First, to rely on Wikipedia is not the best start, and second, you overlook the fact that blank video tapes have had that levy.

When I combine both errors, I am left with the impression that you are not being objective in this discussion, but rather you have a pre-selected viewpoint to advance, for which your exmaples don't quite measure up.

Anonymous said...

Yup, Copydan is out and one can only guess which MS is rejoicing at its contents.
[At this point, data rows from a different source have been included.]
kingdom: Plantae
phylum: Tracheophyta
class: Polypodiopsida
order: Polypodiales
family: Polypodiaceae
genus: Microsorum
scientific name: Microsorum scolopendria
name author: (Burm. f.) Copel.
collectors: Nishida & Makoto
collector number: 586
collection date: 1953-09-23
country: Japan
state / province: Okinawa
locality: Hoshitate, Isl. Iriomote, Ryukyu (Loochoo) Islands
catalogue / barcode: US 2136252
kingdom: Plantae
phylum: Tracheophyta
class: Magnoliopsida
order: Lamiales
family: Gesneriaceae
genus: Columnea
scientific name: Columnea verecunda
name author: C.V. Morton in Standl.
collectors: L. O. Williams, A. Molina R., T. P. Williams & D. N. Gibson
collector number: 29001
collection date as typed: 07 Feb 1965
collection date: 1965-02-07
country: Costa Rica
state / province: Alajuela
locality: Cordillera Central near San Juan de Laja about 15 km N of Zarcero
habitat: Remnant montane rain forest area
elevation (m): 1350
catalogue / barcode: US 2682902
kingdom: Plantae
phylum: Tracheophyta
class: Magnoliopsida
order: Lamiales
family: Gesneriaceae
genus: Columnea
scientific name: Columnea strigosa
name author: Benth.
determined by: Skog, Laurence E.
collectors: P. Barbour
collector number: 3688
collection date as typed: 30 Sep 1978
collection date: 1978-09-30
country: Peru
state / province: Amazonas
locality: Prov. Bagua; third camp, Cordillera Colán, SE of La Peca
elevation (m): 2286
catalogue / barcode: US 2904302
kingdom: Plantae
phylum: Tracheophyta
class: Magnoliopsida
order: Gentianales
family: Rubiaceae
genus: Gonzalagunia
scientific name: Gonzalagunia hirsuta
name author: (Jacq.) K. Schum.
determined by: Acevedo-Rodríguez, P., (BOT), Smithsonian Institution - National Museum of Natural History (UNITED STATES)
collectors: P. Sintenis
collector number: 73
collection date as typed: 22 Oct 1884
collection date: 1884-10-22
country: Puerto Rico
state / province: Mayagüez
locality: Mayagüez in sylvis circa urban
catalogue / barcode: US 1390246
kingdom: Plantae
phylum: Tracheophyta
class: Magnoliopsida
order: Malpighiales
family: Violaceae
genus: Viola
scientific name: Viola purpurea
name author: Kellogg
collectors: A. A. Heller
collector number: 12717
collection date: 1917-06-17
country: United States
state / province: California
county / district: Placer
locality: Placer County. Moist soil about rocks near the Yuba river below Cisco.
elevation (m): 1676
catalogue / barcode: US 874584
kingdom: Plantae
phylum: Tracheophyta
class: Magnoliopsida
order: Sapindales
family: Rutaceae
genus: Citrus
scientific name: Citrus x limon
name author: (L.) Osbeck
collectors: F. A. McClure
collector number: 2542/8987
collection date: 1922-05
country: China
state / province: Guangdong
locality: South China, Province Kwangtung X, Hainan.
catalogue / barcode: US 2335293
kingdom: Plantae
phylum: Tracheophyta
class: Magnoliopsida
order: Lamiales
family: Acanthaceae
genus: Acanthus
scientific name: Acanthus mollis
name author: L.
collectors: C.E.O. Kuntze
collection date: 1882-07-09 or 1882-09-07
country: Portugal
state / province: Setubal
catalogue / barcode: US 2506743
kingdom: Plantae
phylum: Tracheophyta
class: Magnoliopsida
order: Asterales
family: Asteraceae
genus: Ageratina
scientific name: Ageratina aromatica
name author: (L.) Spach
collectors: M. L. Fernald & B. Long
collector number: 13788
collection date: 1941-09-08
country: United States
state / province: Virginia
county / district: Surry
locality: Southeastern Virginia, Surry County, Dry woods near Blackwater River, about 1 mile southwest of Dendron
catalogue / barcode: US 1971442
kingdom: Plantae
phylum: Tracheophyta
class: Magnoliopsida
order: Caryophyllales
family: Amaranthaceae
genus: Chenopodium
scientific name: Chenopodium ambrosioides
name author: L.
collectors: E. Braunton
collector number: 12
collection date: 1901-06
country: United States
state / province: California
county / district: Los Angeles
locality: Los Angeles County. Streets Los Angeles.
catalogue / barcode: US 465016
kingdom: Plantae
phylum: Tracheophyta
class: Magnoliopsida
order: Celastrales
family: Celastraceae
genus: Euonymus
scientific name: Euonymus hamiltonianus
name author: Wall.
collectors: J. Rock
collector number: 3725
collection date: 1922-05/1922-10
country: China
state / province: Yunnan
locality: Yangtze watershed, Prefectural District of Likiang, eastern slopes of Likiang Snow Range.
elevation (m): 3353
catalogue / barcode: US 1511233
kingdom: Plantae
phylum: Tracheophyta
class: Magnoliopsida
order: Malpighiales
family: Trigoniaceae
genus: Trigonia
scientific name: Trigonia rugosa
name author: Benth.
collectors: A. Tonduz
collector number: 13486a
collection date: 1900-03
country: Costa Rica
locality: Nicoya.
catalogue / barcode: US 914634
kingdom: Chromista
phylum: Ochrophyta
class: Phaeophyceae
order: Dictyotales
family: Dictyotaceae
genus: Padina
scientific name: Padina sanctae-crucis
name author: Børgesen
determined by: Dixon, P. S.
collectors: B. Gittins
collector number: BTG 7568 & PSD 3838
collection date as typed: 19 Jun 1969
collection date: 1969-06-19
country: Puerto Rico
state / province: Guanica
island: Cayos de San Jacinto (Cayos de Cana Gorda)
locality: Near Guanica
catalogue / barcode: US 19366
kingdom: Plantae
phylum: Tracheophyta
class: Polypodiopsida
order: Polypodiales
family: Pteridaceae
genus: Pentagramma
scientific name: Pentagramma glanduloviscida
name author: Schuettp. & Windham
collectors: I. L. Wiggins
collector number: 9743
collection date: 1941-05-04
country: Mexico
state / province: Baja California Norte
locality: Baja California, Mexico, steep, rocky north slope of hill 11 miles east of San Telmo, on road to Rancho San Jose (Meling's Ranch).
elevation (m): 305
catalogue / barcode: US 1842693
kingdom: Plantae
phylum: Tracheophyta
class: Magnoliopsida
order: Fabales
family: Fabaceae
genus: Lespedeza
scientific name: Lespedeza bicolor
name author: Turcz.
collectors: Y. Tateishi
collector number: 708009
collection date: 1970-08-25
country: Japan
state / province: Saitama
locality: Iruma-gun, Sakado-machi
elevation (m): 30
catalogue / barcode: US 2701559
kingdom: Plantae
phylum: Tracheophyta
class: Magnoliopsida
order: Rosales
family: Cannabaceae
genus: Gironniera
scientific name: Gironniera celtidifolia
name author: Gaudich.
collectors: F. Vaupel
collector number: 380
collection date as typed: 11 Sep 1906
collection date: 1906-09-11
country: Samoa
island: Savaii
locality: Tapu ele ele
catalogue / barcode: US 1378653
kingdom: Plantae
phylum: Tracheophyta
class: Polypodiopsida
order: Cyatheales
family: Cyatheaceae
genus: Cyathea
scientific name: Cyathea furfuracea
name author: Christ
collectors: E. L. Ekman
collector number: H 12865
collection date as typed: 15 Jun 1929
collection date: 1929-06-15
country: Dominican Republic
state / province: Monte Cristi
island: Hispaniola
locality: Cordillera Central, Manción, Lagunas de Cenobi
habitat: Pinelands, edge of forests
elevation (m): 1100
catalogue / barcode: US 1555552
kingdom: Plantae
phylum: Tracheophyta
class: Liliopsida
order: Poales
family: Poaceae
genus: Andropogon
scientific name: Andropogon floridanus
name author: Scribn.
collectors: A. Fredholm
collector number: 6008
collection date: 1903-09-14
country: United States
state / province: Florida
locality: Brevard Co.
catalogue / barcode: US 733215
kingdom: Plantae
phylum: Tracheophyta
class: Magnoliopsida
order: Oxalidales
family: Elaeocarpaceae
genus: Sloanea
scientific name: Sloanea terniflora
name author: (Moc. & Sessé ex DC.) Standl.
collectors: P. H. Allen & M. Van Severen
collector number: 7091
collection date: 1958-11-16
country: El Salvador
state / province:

It seems that it is only by having the narrowest possible Article 5(2) (b) exception (with or without payement) that rightsholders can continue to license private users otherwise such acts are devoid of legal effects.See para 66.

Anonymous said...

Wikipedia is generally a reliable source, at least if you are not in court. For the reference to levies on recording machines, you might want to look here:

http://www.servat.unibe.ch/dfr/bv031255.html#

The law introducing levies seems to be dated 1965, or "the 1960's" as Wikipedia states.

Anonymous said...

Anon 12:11,

Since when has there been a levy on blank video tapes in the UK?

Ron said...

I seem to recall that writable "Audio only" CDs used to be available about 15 years ago at a considerably higher price than "Data" CDs, the uplift including a copying levy. However the "audio only" and "Data" disks were no different from each other technically, and the "audio only" Cds seem to have died a death long before downloading to IPods etc. became predominant. Perhaps that was what Anon 12.11 had in mind.